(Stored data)
※

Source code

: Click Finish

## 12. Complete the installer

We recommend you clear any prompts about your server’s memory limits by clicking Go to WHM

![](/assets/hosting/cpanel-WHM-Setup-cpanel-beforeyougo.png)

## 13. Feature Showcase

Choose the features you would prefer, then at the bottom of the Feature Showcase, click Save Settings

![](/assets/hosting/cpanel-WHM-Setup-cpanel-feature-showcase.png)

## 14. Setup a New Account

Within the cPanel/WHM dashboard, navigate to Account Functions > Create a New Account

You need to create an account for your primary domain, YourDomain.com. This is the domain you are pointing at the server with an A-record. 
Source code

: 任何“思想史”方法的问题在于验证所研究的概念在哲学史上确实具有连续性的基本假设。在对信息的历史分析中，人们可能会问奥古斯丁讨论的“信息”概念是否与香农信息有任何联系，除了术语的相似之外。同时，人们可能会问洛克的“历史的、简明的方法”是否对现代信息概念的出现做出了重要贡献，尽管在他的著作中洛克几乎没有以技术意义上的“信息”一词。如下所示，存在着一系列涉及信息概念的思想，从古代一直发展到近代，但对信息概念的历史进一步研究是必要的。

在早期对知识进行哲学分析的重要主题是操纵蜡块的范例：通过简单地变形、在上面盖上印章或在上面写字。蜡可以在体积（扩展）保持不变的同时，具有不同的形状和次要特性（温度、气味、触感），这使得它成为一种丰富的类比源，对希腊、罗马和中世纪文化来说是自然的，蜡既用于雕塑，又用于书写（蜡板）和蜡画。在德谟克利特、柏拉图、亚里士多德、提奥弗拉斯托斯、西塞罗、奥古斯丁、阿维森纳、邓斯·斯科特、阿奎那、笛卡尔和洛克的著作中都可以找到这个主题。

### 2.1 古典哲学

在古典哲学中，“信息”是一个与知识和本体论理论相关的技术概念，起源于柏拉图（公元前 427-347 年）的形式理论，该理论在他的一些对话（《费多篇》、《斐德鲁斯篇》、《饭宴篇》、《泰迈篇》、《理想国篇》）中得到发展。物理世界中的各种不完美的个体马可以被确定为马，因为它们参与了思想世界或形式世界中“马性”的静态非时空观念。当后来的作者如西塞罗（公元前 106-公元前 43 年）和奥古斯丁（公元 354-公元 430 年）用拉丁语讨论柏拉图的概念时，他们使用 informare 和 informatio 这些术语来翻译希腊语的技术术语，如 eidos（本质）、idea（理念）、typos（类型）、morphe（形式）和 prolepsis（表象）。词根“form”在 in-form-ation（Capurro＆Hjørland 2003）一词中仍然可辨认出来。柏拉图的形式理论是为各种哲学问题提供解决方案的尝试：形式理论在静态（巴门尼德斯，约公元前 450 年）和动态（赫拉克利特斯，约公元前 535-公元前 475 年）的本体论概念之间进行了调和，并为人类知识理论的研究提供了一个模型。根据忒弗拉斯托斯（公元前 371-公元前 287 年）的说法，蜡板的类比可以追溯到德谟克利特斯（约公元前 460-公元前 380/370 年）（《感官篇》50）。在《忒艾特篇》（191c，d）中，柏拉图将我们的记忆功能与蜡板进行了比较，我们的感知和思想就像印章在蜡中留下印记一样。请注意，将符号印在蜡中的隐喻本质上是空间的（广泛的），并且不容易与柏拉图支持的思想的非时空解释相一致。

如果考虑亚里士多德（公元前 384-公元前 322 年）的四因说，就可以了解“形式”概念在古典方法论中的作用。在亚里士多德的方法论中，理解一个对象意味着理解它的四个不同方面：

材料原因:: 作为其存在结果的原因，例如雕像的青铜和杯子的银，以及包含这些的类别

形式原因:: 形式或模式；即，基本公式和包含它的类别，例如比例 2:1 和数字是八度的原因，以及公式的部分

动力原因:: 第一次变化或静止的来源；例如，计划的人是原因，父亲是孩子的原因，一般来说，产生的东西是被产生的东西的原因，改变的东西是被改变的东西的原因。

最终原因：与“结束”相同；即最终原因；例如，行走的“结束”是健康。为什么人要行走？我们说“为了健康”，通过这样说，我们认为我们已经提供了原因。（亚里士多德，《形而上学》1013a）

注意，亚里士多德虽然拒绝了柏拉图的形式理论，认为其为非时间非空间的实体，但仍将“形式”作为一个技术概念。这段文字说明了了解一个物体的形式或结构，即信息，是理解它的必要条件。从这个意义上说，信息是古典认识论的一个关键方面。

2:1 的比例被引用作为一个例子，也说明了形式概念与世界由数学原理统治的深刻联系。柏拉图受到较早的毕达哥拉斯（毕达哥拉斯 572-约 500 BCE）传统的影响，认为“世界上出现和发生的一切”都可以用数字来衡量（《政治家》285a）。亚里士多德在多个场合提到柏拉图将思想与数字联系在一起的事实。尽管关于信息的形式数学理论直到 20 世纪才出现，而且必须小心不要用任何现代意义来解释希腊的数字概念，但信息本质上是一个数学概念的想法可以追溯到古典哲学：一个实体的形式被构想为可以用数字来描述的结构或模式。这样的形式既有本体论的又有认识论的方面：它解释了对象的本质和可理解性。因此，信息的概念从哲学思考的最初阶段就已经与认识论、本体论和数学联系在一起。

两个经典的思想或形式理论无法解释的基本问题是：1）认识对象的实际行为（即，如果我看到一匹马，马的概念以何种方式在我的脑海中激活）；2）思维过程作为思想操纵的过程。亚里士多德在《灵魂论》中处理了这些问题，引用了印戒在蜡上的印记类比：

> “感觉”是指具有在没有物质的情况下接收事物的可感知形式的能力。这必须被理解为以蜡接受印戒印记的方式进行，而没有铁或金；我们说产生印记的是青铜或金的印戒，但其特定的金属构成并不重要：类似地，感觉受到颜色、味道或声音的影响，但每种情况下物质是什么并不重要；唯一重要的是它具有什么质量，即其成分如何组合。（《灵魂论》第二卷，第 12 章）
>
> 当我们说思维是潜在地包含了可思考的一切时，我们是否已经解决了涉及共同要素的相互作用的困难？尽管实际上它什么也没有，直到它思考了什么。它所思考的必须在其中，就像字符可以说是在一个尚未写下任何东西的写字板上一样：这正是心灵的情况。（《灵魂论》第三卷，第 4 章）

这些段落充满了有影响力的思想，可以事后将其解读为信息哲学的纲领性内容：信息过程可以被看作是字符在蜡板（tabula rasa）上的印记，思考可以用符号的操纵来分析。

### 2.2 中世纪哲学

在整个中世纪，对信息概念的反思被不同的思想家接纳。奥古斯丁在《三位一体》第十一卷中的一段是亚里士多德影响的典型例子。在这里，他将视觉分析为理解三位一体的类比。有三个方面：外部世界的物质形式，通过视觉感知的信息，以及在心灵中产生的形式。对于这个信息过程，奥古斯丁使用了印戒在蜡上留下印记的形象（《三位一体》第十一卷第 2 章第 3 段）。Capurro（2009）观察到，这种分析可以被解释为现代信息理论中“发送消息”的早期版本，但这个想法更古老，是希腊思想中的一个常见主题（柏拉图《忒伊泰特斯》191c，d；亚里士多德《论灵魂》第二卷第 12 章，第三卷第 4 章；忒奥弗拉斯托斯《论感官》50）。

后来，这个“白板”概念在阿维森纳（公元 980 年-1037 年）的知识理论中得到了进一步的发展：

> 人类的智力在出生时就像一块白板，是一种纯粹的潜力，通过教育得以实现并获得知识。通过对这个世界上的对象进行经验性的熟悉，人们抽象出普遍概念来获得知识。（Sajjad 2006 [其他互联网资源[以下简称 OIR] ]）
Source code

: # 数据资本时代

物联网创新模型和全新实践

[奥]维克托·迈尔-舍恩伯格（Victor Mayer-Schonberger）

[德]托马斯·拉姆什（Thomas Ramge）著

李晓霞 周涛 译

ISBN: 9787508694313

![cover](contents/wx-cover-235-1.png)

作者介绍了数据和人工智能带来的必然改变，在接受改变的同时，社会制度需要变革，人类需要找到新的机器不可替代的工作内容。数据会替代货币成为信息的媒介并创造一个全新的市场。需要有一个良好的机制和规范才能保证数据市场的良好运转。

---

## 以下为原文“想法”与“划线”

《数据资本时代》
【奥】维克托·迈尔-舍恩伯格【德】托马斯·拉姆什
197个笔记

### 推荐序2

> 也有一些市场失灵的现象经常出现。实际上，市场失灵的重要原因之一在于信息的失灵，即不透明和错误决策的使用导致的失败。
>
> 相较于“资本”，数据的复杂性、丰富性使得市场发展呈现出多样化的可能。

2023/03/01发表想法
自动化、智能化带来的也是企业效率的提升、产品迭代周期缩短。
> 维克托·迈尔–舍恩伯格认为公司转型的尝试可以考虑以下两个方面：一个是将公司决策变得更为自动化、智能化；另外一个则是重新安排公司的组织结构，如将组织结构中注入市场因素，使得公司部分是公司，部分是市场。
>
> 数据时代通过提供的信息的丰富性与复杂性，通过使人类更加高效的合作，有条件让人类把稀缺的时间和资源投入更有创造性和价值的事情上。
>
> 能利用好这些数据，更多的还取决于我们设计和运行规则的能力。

※

# HOW TO COMPLETE THIS TASK
Look for the string "hosting" in the records, and copy every line where it is found.

# EXERCISE ANSWER
![](/assets/hosting/cpanel-WHM-Setup-cpanel-beforeyougo.png)
![](/assets/hosting/cpanel-WHM-Setup-cpanel-feature-showcase.png)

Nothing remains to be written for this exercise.